* [Written task] Switch every "optimal_teams" in the items below to "best_teams", and leave everything else unchanged.

* [Data section]
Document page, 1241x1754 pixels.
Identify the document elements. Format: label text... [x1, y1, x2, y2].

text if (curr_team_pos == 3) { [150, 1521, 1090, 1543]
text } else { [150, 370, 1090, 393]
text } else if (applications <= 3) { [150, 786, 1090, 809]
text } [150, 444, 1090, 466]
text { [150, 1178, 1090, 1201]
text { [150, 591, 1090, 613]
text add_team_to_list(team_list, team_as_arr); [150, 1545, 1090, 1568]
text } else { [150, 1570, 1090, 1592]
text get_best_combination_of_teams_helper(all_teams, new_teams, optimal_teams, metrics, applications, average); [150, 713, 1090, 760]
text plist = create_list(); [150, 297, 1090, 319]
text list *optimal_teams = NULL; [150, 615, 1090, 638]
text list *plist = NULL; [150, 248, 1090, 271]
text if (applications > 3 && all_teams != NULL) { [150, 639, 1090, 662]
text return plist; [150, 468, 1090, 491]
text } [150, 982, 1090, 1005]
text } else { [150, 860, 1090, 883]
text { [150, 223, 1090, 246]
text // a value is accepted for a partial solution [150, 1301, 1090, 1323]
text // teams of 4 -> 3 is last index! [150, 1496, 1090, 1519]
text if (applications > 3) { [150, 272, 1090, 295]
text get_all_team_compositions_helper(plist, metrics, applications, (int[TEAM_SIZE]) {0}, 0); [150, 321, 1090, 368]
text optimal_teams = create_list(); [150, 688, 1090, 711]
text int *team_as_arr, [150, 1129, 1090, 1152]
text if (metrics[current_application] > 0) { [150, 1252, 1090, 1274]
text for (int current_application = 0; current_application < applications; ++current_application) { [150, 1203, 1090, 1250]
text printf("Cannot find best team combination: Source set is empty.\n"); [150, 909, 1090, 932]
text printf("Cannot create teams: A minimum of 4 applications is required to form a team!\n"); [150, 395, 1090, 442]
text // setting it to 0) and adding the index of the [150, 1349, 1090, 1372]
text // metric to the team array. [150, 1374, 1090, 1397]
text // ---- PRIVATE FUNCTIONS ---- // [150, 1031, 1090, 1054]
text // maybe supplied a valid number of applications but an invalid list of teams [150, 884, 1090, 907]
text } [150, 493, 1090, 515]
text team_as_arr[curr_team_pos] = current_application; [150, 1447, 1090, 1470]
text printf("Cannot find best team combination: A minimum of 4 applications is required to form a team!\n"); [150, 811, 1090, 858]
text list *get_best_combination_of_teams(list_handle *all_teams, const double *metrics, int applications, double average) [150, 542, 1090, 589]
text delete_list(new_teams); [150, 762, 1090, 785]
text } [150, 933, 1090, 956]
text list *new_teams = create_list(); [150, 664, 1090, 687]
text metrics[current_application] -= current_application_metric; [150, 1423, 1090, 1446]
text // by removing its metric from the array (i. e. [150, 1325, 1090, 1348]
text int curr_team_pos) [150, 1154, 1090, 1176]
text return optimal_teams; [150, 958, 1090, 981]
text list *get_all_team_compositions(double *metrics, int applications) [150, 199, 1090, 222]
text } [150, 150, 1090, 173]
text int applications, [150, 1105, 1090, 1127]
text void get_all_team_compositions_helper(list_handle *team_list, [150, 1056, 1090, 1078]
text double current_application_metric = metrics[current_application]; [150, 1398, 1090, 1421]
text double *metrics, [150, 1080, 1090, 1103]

* [Correct result]
Document page, 1241x1754 pixels.
Identify the document elements. Format: label text... [x1, y1, x2, y2].

text if (curr_team_pos == 3) { [150, 1521, 1090, 1543]
text } else { [150, 370, 1090, 393]
text } else if (applications <= 3) { [150, 786, 1090, 809]
text } [150, 444, 1090, 466]
text { [150, 1178, 1090, 1201]
text { [150, 591, 1090, 613]
text add_team_to_list(team_list, team_as_arr); [150, 1545, 1090, 1568]
text } else { [150, 1570, 1090, 1592]
text get_best_combination_of_teams_helper(all_teams, new_teams, best_teams, metrics, applications, average); [150, 713, 1090, 760]
text plist = create_list(); [150, 297, 1090, 319]
text list *best_teams = NULL; [150, 615, 1090, 638]
text list *plist = NULL; [150, 248, 1090, 271]
text if (applications > 3 && all_teams != NULL) { [150, 639, 1090, 662]
text return plist; [150, 468, 1090, 491]
text } [150, 982, 1090, 1005]
text } else { [150, 860, 1090, 883]
text { [150, 223, 1090, 246]
text // a value is accepted for a partial solution [150, 1301, 1090, 1323]
text // teams of 4 -> 3 is last index! [150, 1496, 1090, 1519]
text if (applications > 3) { [150, 272, 1090, 295]
text get_all_team_compositions_helper(plist, metrics, applications, (int[TEAM_SIZE]) {0}, 0); [150, 321, 1090, 368]
text best_teams = create_list(); [150, 688, 1090, 711]
text int *team_as_arr, [150, 1129, 1090, 1152]
text if (metrics[current_application] > 0) { [150, 1252, 1090, 1274]
text for (int current_application = 0; current_application < applications; ++current_application) { [150, 1203, 1090, 1250]
text printf("Cannot find best team combination: Source set is empty.\n"); [150, 909, 1090, 932]
text printf("Cannot create teams: A minimum of 4 applications is required to form a team!\n"); [150, 395, 1090, 442]
text // setting it to 0) and adding the index of the [150, 1349, 1090, 1372]
text // metric to the team array. [150, 1374, 1090, 1397]
text // ---- PRIVATE FUNCTIONS ---- // [150, 1031, 1090, 1054]
text // maybe supplied a valid number of applications but an invalid list of teams [150, 884, 1090, 907]
text } [150, 493, 1090, 515]
text team_as_arr[curr_team_pos] = current_application; [150, 1447, 1090, 1470]
text printf("Cannot find best team combination: A minimum of 4 applications is required to form a team!\n"); [150, 811, 1090, 858]
text list *get_best_combination_of_teams(list_handle *all_teams, const double *metrics, int applications, double average) [150, 542, 1090, 589]
text delete_list(new_teams); [150, 762, 1090, 785]
text } [150, 933, 1090, 956]
text list *new_teams = create_list(); [150, 664, 1090, 687]
text metrics[current_application] -= current_application_metric; [150, 1423, 1090, 1446]
text // by removing its metric from the array (i. e. [150, 1325, 1090, 1348]
text int curr_team_pos) [150, 1154, 1090, 1176]
text return best_teams; [150, 958, 1090, 981]
text list *get_all_team_compositions(double *metrics, int applications) [150, 199, 1090, 222]
text } [150, 150, 1090, 173]
text int applications, [150, 1105, 1090, 1127]
text void get_all_team_compositions_helper(list_handle *team_list, [150, 1056, 1090, 1078]
text double current_application_metric = metrics[current_application]; [150, 1398, 1090, 1421]
text double *metrics, [150, 1080, 1090, 1103]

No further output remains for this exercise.